++++ Extract provided

Keep reading to learn more about how ADGM regulates digital assets, why many companies opt to set up in this financial centre, and what the application process entails. By taking a thorough look at the region’s rules on accepted virtual assets, licensing categories, operating a multilateral trading facility, and technology governance, businesses can see how the ADGM environment supports secure and innovative crypto operations. Whether your goal is to provide trading platforms, offer custody services, or engage in token advisory, you will find that ADGM’s approach combines flexibility with rigorous oversight.

Why the ADGM appeals to financial services firms

The ADGM is one of two main financial centres in the United Arab Emirates, the other being the Dubai International Financial Centre. Both operate under a common law judicial system, with their own regulatory authorities. In ADGM, the Financial Services Regulatory Authority, or FSRA, enforces financial rules, often mirroring international best practices.

a small bridge at day time in the UAE

Abu Dhabi, the UAE’s capital, hosts major sovereign wealth funds and a growing network of family offices. By choosing ADGM, businesses can benefit from proximity to this significant investor base. The centre also allows 100 percent foreign ownership, no restrictions on capital repatriation, and zero taxes on income. Combined with a user-friendly approach to fintech, the ADGM becomes a powerful gateway for those wanting to reach markets across the Middle East, Africa, and South Asia.

Defining virtual assets service providers in the ADGM

Virtual assets service providers, or VASPs, are businesses that offer regulated financial services involving cryptocurrencies or tokens. They can be exchanges that facilitate crypto-to-fiat or crypto-to-crypto conversions or custody providers that safeguard private keys. They can even be platform operators that handle digital issuance.

Some examples of activities that classify an entity as a VASP include:

  • Maintaining an electronic platform that lists or trades digital tokens for customers
  • Advising on token investments or managing token portfolios
  • Issuing tokens on behalf of third-party projects and marketing them to investors
  • Providing wallet services that hold user private keys, with ongoing AML duties

Under ADGM guidelines, most virtual assets service providers face enhanced anti-money laundering, data security, and oversight obligations. This reduces the risk of illicit or negligent operations.

A simple rule of thumb is that if a venture handles crypto or tokens “for and on behalf of another person,” it will likely fall under VASP regulations.
man looking over documents in his workspace

ADGM’s virtual assets framework and how it works

ADGM’s regulatory environment for digital assets is comparatively advanced. The FSRA introduced a crypto-asset framework that treats most non-fiat tokens, such as Bitcoin and Ethereum, as commodities rather than specified investments. However, if a token confers similar rights as shares, debentures, or futures, then the FSRA categorises it as a digital security, meaning it follows the rules for conventional securities. Meanwhile, stablecoins referencing a fiat currency or commodity may require additional scrutiny to ensure adequate reserves and compliance with accepted token criteria.

++++++++
++++ Recorded data

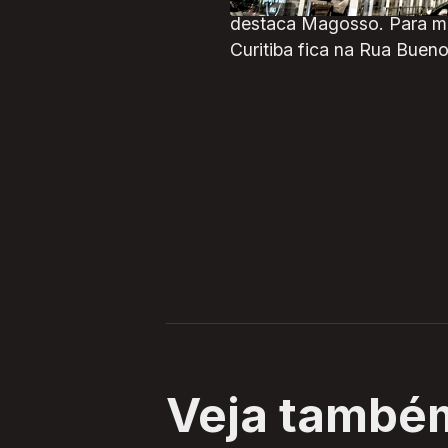
destaca Magosso. Para ma
Curitiba fica na Rua Buenos
Veja també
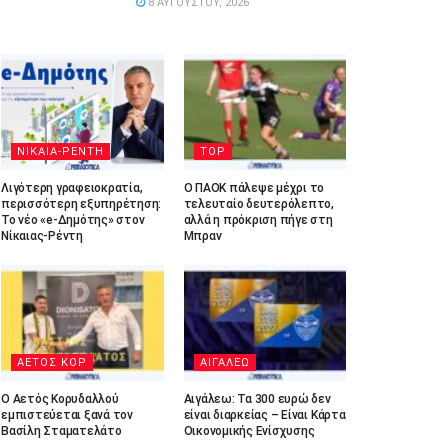
8 ΑΥΓΟΎΣΤΟΥ, 2026
ΝΙΚΑΙΑ-ΡΕΝΤΗ
TOP
Λιγότερη γραφειοκρατία,
Ο ΠΑΟΚ πάλεψε μέχρι το
περισσότερη εξυπηρέτηση:
τελευταίο δευτερόλεπτο,
Το νέο «e-Δημότης» στον
αλλά η πρόκριση πήγε στη
Νίκαιας-Ρέντη
Μπραν
ΑΕΤΟΣ ΚΟΡ
ΑΙΓΑΛΕΩ
Ο Αετός Κορυδαλλού
Αιγάλεω: Τα 300 ευρώ δεν
εμπιστεύεται ξανά τον
είναι διαρκείας – Είναι Κάρτα
Βασίλη Σταματελάτο
Οικονομικής Ενίσχυσης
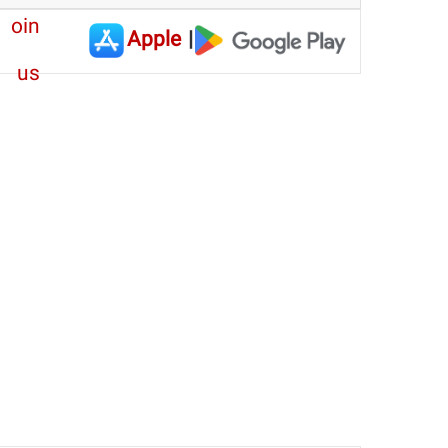
Apple
|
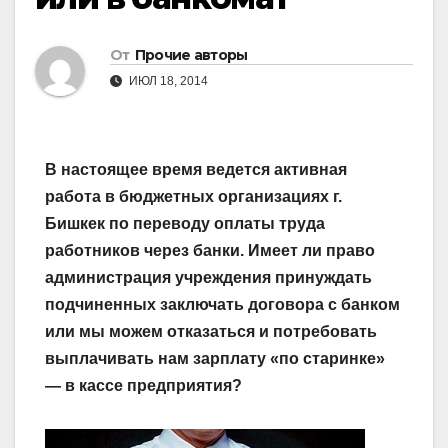
От
Прочие авторы
ИЮЛ 18, 2014
В настоящее время ведется активная
работа в бюджетных организациях г.
Бишкек по переводу оплаты труда
работников через банки. Имеет ли право
администрация учреждения принуждать
подчиненных заключать договора с банком
или мы можем отказаться и потребовать
выплачивать нам зарплату «по старинке»
— в кассе предприятия?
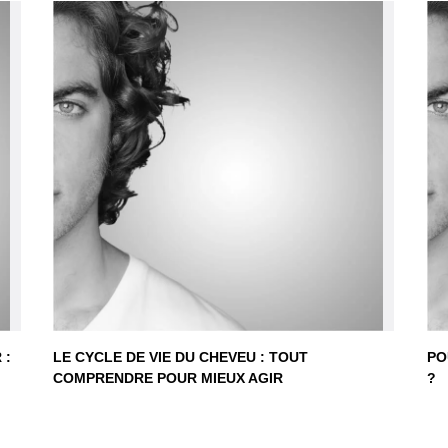
 :
LE CYCLE DE VIE DU CHEVEU : TOUT
PO
COMPRENDRE POUR MIEUX AGIR
?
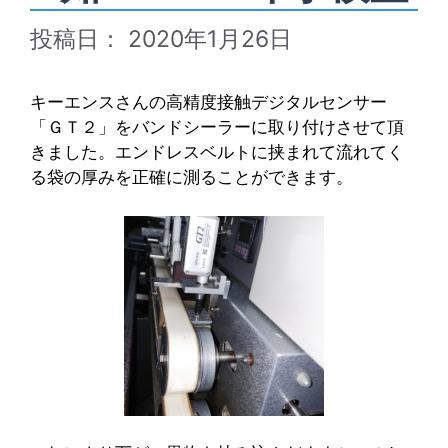
2020年1月26日
キーエンスさんの高精度接触デジタルセンサー
「ＧＴ２」をバンドシーラーに取り付けさせて頂
きました。エンドレスベルトに挟まれて流れてく
る袋の厚みを正確に測ることができます。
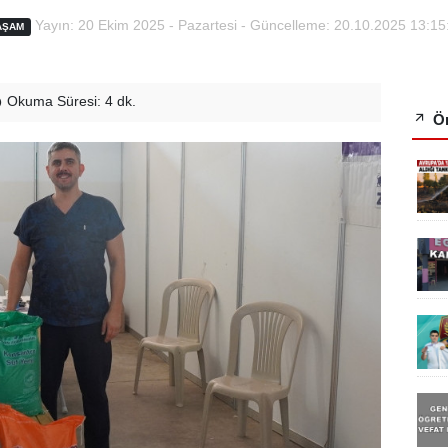
Yayın: 20 Ekim 2025 - Pazartesi - Güncelleme: 20.10.2025 13:15
AŞAM
Okuma Süresi: 4 dk.
Ön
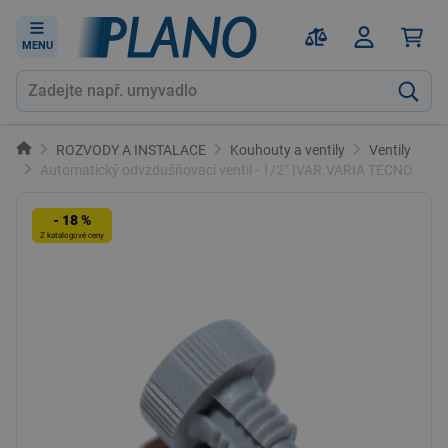
MENU
ROZVODY A INSTALACE
Kouhouty a ventily
Ventily
Automatický odvzdušňovací ventil - 1/2˝ IVAR.VARIA TECNO
- 18 %
Z katalogové ceny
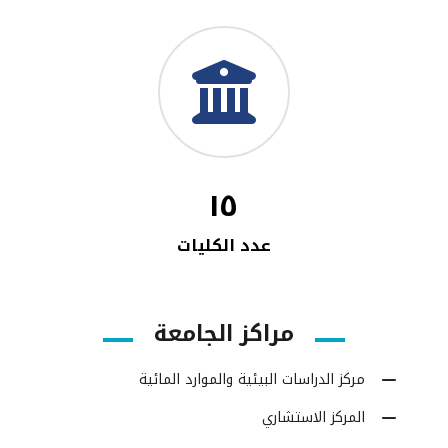
١٥
عدد الكليات
مراكز الجامعة
مركز الدراسات البيئية والموارد المائية
المركز الاستشاري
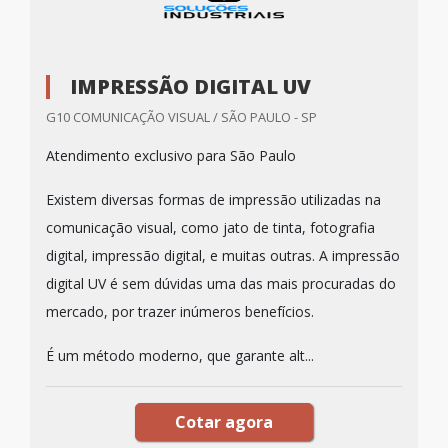
IMPRESSÃO DIGITAL UV
G10 COMUNICAÇÃO VISUAL / SÃO PAULO - SP
Atendimento exclusivo para São Paulo
Existem diversas formas de impressão utilizadas na
comunicação visual, como jato de tinta, fotografia
digital, impressão digital, e muitas outras. A impressão
digital UV é sem dúvidas uma das mais procuradas do
mercado, por trazer inúmeros benefícios.
É um método moderno, que garante alt...
Cotar agora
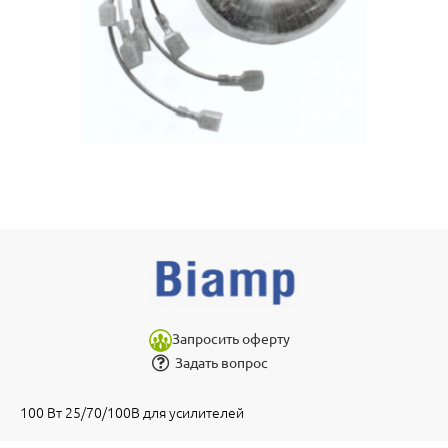
Запросить оферту
Задать вопрос
100 Вт 25/70/100В для усилителей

++++++++

[Actions to take]
**1.** In the passage on ADGM's regulation of digital assets above, reproduce the wording that begins at the words "Some examples of" and stops after "or negligent operations.".
**2.** According to the passage on ADGM's regulation of digital assets, which body enforces financial rules in ADGM?
**3.** Continue the passage on ADGM's regulation of digital assets, starting after its final sentence.

[Responses by task]
**1.**
Some examples of activities that classify an entity as a VASP include:

  • Maintaining an electronic platform that lists or trades digital tokens for customers
  • Advising on token investments or managing token portfolios
  • Issuing tokens on behalf of third-party projects and marketing them to investors
  • Providing wallet services that hold user private keys, with ongoing AML duties

Under ADGM guidelines, most virtual assets service providers face enhanced anti-money laundering, data security, and oversight obligations. This reduces the risk of illicit or negligent operations.

**2.** The Financial Services Regulatory Authority (FSRA).

**3.**
Utility tokens, which grant access to specific products or services without offering broader exchange or investment functions, generally do not fall under full regulation, unless they are also deemed accepted virtual assets for certain other reasons. Each situation can be unique, which is why an applicant must thoroughly document how the token behaves.

What exactly is a virtual asset in ADGM terms

The FSRA views a virtual asset as a digital representation of value that can be traded electronically and functions as a medium of exchange, a unit of account, or a store of value, while not having legal tender status in any jurisdiction. This definition excludes central bank digital currencies, but it does cover typical blockchain-based tokens used in commerce or investment. These assets are not considered fiat money or e-money, and so they follow separate rules.

Since ADGM treats such assets as commodities, they are not automatically subject to securities laws unless they meet the threshold of a digital security. This classification helps regulators segregate utility or payment-focused assets from those that convey investor rights.

Digital securities versus commodity-like assets

In addition to the broad category of “virtual assets,” ADGM also uses the term “digital security” to describe tokens that grant similar rights or obligations to those found in standard equities, bonds, or derivatives. The FSRA references the concept sometimes known as the Howey Test, looking at whether there is an investment of money in a common enterprise with an expectation of profit from the efforts of a promoter. When that test is met, the token is regulated like a security, leading to prospectus requirements, distribution rules, and the possibility of listing on authorised market institutions.

For example, an entity issuing tokenised shares might need to follow standard listing protocols. However, if you operate a platform handling utility or exchange tokens without investor rights, your responsibilities might be significantly different, though you are still subject to AML, consumer protection, and technology governance guidelines if you offer them for trading or custody.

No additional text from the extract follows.